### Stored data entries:
++++++++++++++++++++

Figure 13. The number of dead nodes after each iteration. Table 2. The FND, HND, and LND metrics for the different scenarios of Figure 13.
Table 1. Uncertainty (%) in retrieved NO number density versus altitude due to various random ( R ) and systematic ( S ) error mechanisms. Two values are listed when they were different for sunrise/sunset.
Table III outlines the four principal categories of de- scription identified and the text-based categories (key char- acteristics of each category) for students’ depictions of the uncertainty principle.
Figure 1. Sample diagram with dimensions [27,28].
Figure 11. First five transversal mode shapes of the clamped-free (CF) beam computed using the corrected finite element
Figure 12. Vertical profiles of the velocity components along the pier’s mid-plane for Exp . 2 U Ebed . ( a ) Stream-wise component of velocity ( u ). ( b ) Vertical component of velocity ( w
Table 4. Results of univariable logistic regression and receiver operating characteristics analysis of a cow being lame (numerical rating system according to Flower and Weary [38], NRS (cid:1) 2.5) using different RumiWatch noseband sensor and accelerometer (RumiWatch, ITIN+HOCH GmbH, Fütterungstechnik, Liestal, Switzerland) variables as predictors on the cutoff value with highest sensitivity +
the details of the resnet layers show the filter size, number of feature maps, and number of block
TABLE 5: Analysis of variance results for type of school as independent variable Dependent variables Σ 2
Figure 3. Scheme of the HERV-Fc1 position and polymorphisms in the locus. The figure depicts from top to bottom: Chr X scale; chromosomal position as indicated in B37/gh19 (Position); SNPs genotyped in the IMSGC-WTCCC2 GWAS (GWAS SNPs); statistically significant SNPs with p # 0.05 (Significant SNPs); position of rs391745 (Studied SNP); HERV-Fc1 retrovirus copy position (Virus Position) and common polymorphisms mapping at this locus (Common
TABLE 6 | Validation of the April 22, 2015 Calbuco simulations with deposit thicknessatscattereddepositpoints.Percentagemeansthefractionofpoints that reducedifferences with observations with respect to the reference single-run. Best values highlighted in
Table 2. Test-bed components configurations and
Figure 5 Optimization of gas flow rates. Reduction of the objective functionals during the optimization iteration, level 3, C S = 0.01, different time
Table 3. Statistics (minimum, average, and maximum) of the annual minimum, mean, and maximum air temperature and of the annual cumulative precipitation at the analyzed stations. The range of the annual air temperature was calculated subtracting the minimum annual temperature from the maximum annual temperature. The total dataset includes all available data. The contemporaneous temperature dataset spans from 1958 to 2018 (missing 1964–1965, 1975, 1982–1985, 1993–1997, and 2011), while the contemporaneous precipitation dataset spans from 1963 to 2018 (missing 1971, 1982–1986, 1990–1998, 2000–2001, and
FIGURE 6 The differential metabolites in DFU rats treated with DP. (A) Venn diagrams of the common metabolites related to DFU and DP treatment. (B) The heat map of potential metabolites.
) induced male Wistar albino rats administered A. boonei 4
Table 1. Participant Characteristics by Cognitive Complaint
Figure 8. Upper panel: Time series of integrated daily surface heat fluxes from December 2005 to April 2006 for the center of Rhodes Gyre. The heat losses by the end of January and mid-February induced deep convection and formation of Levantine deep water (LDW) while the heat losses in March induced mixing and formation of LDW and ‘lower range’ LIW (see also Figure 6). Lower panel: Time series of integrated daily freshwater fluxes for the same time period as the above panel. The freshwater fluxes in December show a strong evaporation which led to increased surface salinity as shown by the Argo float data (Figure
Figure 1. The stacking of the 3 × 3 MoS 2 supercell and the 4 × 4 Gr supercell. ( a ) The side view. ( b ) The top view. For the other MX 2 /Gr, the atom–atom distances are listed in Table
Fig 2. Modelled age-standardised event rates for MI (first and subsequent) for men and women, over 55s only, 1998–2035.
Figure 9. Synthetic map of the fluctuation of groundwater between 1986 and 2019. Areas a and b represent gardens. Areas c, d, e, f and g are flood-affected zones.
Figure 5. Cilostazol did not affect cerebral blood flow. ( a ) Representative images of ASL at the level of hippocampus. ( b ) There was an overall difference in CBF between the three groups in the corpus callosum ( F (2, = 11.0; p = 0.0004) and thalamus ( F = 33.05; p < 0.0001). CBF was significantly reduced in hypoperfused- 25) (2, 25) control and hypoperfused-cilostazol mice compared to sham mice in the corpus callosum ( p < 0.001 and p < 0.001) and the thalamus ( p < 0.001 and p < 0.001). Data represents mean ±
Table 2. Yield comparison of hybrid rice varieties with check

++++++++++++++++++++

Print each entry above exactly as given.

### Completed task:
Figure 13. The number of dead nodes after each iteration. Table 2. The FND, HND, and LND metrics for the different scenarios of Figure 13.
Table 1. Uncertainty (%) in retrieved NO number density versus altitude due to various random ( R ) and systematic ( S ) error mechanisms. Two values are listed when they were different for sunrise/sunset.
Table III outlines the four principal categories of de- scription identified and the text-based categories (key char- acteristics of each category) for students’ depictions of the uncertainty principle.
Figure 1. Sample diagram with dimensions [27,28].
Figure 11. First five transversal mode shapes of the clamped-free (CF) beam computed using the corrected finite element
Figure 12. Vertical profiles of the velocity components along the pier’s mid-plane for Exp . 2 U Ebed . ( a ) Stream-wise component of velocity ( u ). ( b ) Vertical component of velocity ( w
Table 4. Results of univariable logistic regression and receiver operating characteristics analysis of a cow being lame (numerical rating system according to Flower and Weary [38], NRS (cid:1) 2.5) using different RumiWatch noseband sensor and accelerometer (RumiWatch, ITIN+HOCH GmbH, Fütterungstechnik, Liestal, Switzerland) variables as predictors on the cutoff value with highest sensitivity +
the details of the resnet layers show the filter size, number of feature maps, and number of block
TABLE 5: Analysis of variance results for type of school as independent variable Dependent variables Σ 2
Figure 3. Scheme of the HERV-Fc1 position and polymorphisms in the locus. The figure depicts from top to bottom: Chr X scale; chromosomal position as indicated in B37/gh19 (Position); SNPs genotyped in the IMSGC-WTCCC2 GWAS (GWAS SNPs); statistically significant SNPs with p # 0.05 (Significant SNPs); position of rs391745 (Studied SNP); HERV-Fc1 retrovirus copy position (Virus Position) and common polymorphisms mapping at this locus (Common
TABLE 6 | Validation of the April 22, 2015 Calbuco simulations with deposit thicknessatscattereddepositpoints.Percentagemeansthefractionofpoints that reducedifferences with observations with respect to the reference single-run. Best values highlighted in
Table 2. Test-bed components configurations and
Figure 5 Optimization of gas flow rates. Reduction of the objective functionals during the optimization iteration, level 3, C S = 0.01, different time
Table 3. Statistics (minimum, average, and maximum) of the annual minimum, mean, and maximum air temperature and of the annual cumulative precipitation at the analyzed stations. The range of the annual air temperature was calculated subtracting the minimum annual temperature from the maximum annual temperature. The total dataset includes all available data. The contemporaneous temperature dataset spans from 1958 to 2018 (missing 1964–1965, 1975, 1982–1985, 1993–1997, and 2011), while the contemporaneous precipitation dataset spans from 1963 to 2018 (missing 1971, 1982–1986, 1990–1998, 2000–2001, and
FIGURE 6 The differential metabolites in DFU rats treated with DP. (A) Venn diagrams of the common metabolites related to DFU and DP treatment. (B) The heat map of potential metabolites.
) induced male Wistar albino rats administered A. boonei 4
Table 1. Participant Characteristics by Cognitive Complaint
Figure 8. Upper panel: Time series of integrated daily surface heat fluxes from December 2005 to April 2006 for the center of Rhodes Gyre. The heat losses by the end of January and mid-February induced deep convection and formation of Levantine deep water (LDW) while the heat losses in March induced mixing and formation of LDW and ‘lower range’ LIW (see also Figure 6). Lower panel: Time series of integrated daily freshwater fluxes for the same time period as the above panel. The freshwater fluxes in December show a strong evaporation which led to increased surface salinity as shown by the Argo float data (Figure
Figure 1. The stacking of the 3 × 3 MoS 2 supercell and the 4 × 4 Gr supercell. ( a ) The side view. ( b ) The top view. For the other MX 2 /Gr, the atom–atom distances are listed in Table
Fig 2. Modelled age-standardised event rates for MI (first and subsequent) for men and women, over 55s only, 1998–2035.
Figure 9. Synthetic map of the fluctuation of groundwater between 1986 and 2019. Areas a and b represent gardens. Areas c, d, e, f and g are flood-affected zones.
Figure 5. Cilostazol did not affect cerebral blood flow. ( a ) Representative images of ASL at the level of hippocampus. ( b ) There was an overall difference in CBF between the three groups in the corpus callosum ( F (2, = 11.0; p = 0.0004) and thalamus ( F = 33.05; p < 0.0001). CBF was significantly reduced in hypoperfused- 25) (2, 25) control and hypoperfused-cilostazol mice compared to sham mice in the corpus callosum ( p < 0.001 and p < 0.001) and the thalamus ( p < 0.001 and p < 0.001). Data represents mean ±
Table 2. Yield comparison of hybrid rice varieties with check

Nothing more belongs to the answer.